Clinical manifestations
The disease occurs mostly in adults, predominantly unilateral, but also bilateral. Typical external auditory canal cholesteatoma is formed at the bottom of the external auditory canal, and is manifested by local sequestrum formation. Small cholesteatoma without secondary infection may have no apparent symptoms. Large cholesteatoma can cause aural fullness, tinnitus, and hearing deterioration. In case of secondary infection, there may be otalgia, headache, and foul-smelling secretions in the external auditory canal. Examination shows that the deep part of the external auditory canal is blocked by white or yellow cholesteatoma, wrapped by multiple layers of scales. After the large cholesteatoma is removed, the bones of the external auditory canal are destroyed and resorbed, and the bony portion of the external auditory canal is significantly enlarged. The tympanic membrane is intact and may be congested and retracted. Huge external auditory canal cholesteatoma can destroy the posterior wall of the external auditory canal and invade the middle ear, widely destroy the mastoid bone, and can cause mastoiditis and peripheral facial paralysis.

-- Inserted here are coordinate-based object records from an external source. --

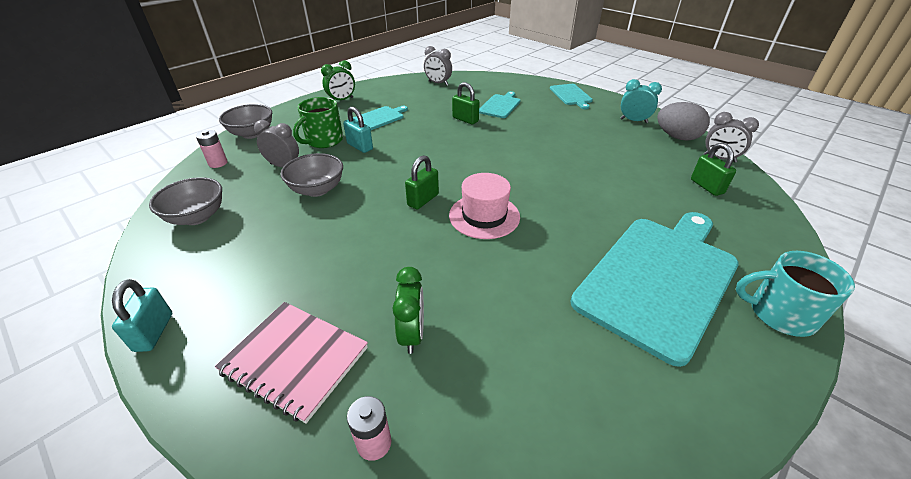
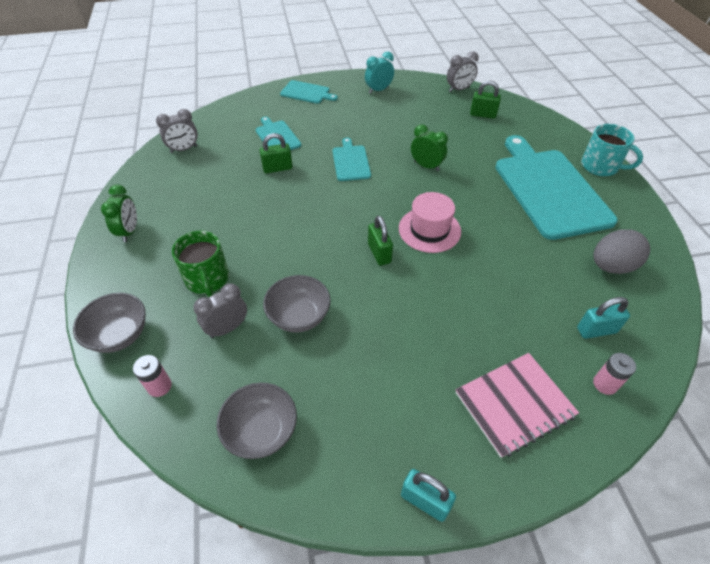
camera: 55 degrees left, 10 degrees up
(360, 146) = (250, 257): turquoise padlock -> turquoise padlock (596, 330)
(378, 118) = (207, 221): turquoise cutting board -> turquoise cutting board (351, 162)
(412, 334) = (527, 327): green clock -> green clock (426, 166)
(677, 137) = (419, 87): grey egg -> grey egg (611, 266)
(779, 313) = (600, 166): turquoise mug -> turquoise mug turned 105 degrees counterclockwise

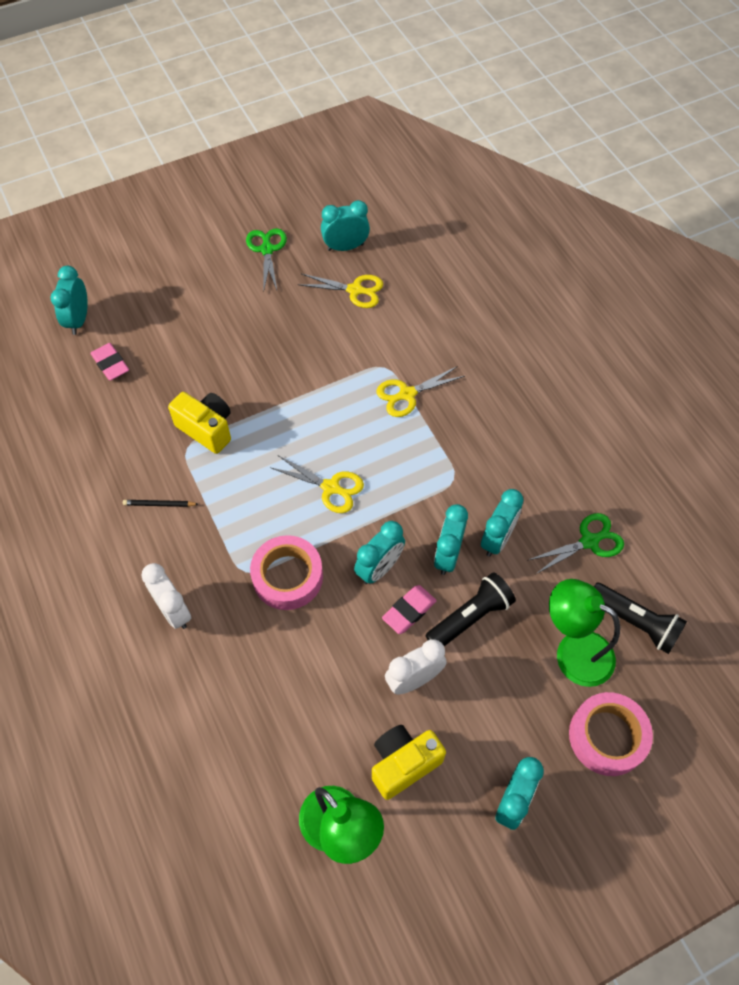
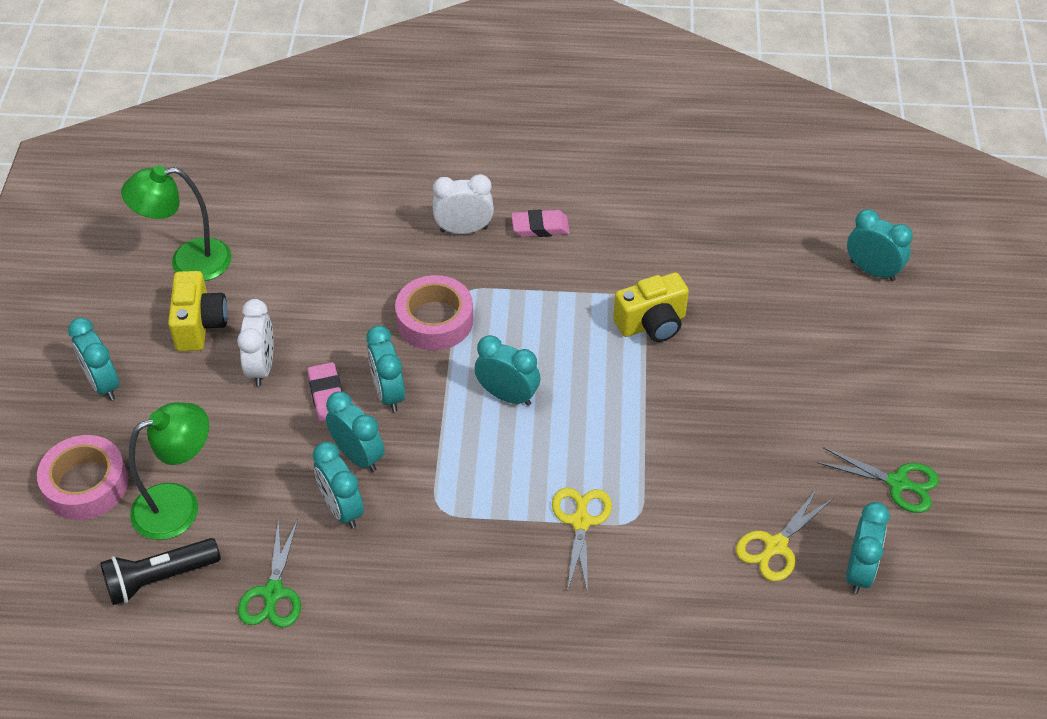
camera: 120 degrees right, 10 degrees down
(110, 364) = (790, 277): pink eraser -> pink eraser (540, 227)
(159, 504) = (584, 257): black pencil -> none
(331, 488) = (507, 395): yellow scissors -> turquoise clock
(470, 617) = (282, 440): black flashlight -> none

Figure 1 The cholesteatoma in the left external auditory canal damaging the posterior wall of the external auditory canal
Figure 2 Cholesteatoma in the external auditory canal
Diagnosis
A diagnosis can be readily established based on the medical history and the characteristic white cholesteatoma in the external auditory canal. Pathological examination can confirm the diagnosis. Attention should be paid to the differentiation from primary middle ear cholesteatoma, external auditory canal cancer, and necrotizing external otitis. Temporal bone CT or mastoid x-ray can be performed if necessary.
Treatment
Cholesteatoma without concurrent infection can easily be removed, and can be removed with a cerumen hook.
When concurrent infection occurs, attention should be paid to infection control. However, it is difficult to quickly control the infection alone. Only after the cholesteatoma is completely or partially removed, can the inflammation subside.
In patients with severe infection or irremovable cholesteatoma, general anesthesia and surgical microscopy can be considered, and systemic antibiotics should be administered to control the infection. Postoperative observation is needed, and residual or regenerated cholesteatoma should be removed.
In case of extensive lesion, canalplasty may be required, and sometimes even mastoidectomy is required.